Algorithm: Intersection of two conics I am looking for a detailed description of an algorithm for the classical problem of computing the intersection of two conic curves. The curves are given by two equations of the form:
$$
a x^2 + b y^2 + c xy + d x+e y + f = 0
$$
I need the algorithm to extend my graphics library MetaPict. If possible I prefer references with pseudo-code (or real code), but other references are also welcome.
 A: You can work by considering the pencil containing the two conics ($\lambda f(x,y)+(1-\lambda) g(x,y)=0$) and find its degenerate element, which is formed of two straight lines. Then intersecting the straight lines with one of the conics is straightforward.
Another approach is by eliminating $y$ to obtain a fourth degree polynomial equation.
Combine the two equations to eliminate $y^2$. Then you can express $y$ in terms of a rational function of $x$. 
$$
a x^2 + b y^2 + c xy + d x+e y + f = 0\\
a' x^2 + b' y^2 + c' xy + d' x+e' y + f' = 0\\
$$
$$
(ab'-a'b) x^2 + (cb'-c'b) xy + (db'-d'b) x+(eb'-e'b) y + (fb'-f'b) = 0,\\
y=-\frac{(ab'-a'b) x^2 +(db'-d'b) x+  (fb'-f'b)}{(cb'-c'b) x +(eb'-e'b)}=\frac{a''x^2+d''x+f''}{c''x+e''}.
$$
Substituting in one of the original equations, you get a univariate polynomial.
$$(a x^2+ d x+ f)(c''x+e'')^2+ b (a''x^2+d''x+f'')^2 - (c x +e) (c''x+e'')(a''x^2+d''x+f'')= 0
.$$
This can be solved by closed formulas.
A: The book "Perspectives on Projective Geometry" by Jürgen Richter-Gebert contains a detailed description of both theory and algorithms concerning calculations with conics. The book is light of examples though.
In the algorithm for splitting a degenerate conic into two lines, there is missing a minus sign. Page 190 step 3 should be:  beta = sqrt( - B_{i,i} ).
For an example see the answers Intersection of conics using matrix representation and Decomposition of a degenerate conic
which use a slightly different algorithm, but is nevertheless very helpful.
A: I have a complete solution which works fine for me but should undergo a bit more testing.
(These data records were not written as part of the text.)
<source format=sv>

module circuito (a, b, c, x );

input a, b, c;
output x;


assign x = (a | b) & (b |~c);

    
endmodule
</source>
I made it because Geogebra is terrible at finding roots.
My approach will benefit only modestly from parallelization.  I am not convinced matrices are an improvement, but for a graphics library it is surely worth checking.  My experience is this: symbolically, they make the overall problem easier to write and organize, but numerically they make the problem sequence longer, and more prone to error. Specifically, the steps are sequential, there is no way to avoid solving a cubic equation, and the matrices are not direct transformations, but represent ordinary linear systems which have to be solved. Moreover, matrix inverse cannot in general be assumed. 
Instead, I simply solve the fourth order equation directly. I focus on a solid, efficient calculation method for all roots (real and imaginary) of a third order polynomial.  From there, the fourth order solution is basically free.  This delimits the problem, allowing me to focus on identifying and mitigating the sources of numerical instability.
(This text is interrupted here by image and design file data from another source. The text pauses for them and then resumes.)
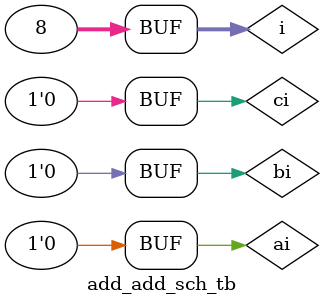
<source format=v>

`timescale 1ns / 1ps

module add_add_sch_tb();

// Inputs
   reg ai;
   reg bi;
   reg ci;

// Output
   wire Pi;
   wire Gi;
   wire si;
   wire co;

// Bidirs

// Instantiate the UUT
   add UUT (
		.ai(ai), 
		.bi(bi), 
		.ci(ci), 
		.Pi(Pi), 
		.Gi(Gi), 
		.si(si), 
		.co(co)
   );
// Initialize Inputs
   //`ifdef auto_init
   integer i;
	initial begin
		ai = 0;
		bi = 0;
		ci = 0;
		
		for (i=0;i<=7;i=i+1) begin
			#50;
			{ci,ai,bi} = i+1;
		end
	end	
   //`endif
endmodule

</source>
For example, consider the case that the two sections are touching (tangent).  The author of Intersection of conics using matrix representation flags this as a potential source of instability. But represented as an ordinary polynomial, this problem is well defined: we have simply a double root: f(x) = 0 and f'(x) = 0.
I believe my method is stable, and I have spent time insuring that difficult cases are handled correctly, but I have not been exhaustive. We should test it more carefully for implementation in a library.  If you are interested, let me know.  I am happy to post it here.
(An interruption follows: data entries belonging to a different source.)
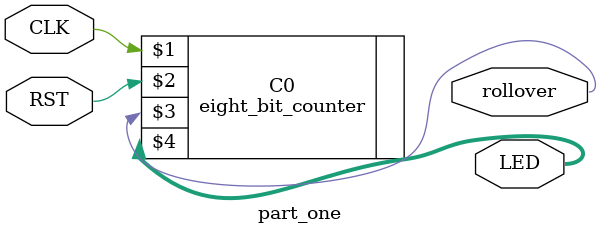
<source format=v>
`timescale 1ns / 1ps

module part_one(CLK, RST, rollover, LED);

    parameter n = 8;
    
    input          CLK;
    input          RST;
    output         rollover;
    output [n-1:0] LED;     
    
eight_bit_counter C0(CLK, RST, rollover, LED);
    defparam C0.k = 20; 

endmodule

</source>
A: WLOG, one of the conics is $$x^2\pm y^2=1$$
because you can center/reduce one of the equations and let the other conic undergo the same transformation. (There is also the limit parabolic case, which I am not considering.)
Then you can solve the quadratic (hyperbolic-)trigonometric equation
$$a\cos^2\theta+2b\cos\theta\sin\theta+c\sin^2\theta+2d\cos\theta+2e\sin\theta+f=0$$ (or with $\cosh,\sinh$).
This can be rationalized by the Weierstrass transformation, giving
$$a\left(\frac{1-t^2}{1+t^2}\right)^2+2b\frac{1-t^2}{1+t^2}\frac{2t}{1+t^2}+c\left(\frac{2t}{1+t^2}\right)^2+2d\frac{1-t^2}{1+t^2}+2e\frac{2t}{1+t^2}+f=0$$
which is quartic. (Similar formula in the hyperbolic case.)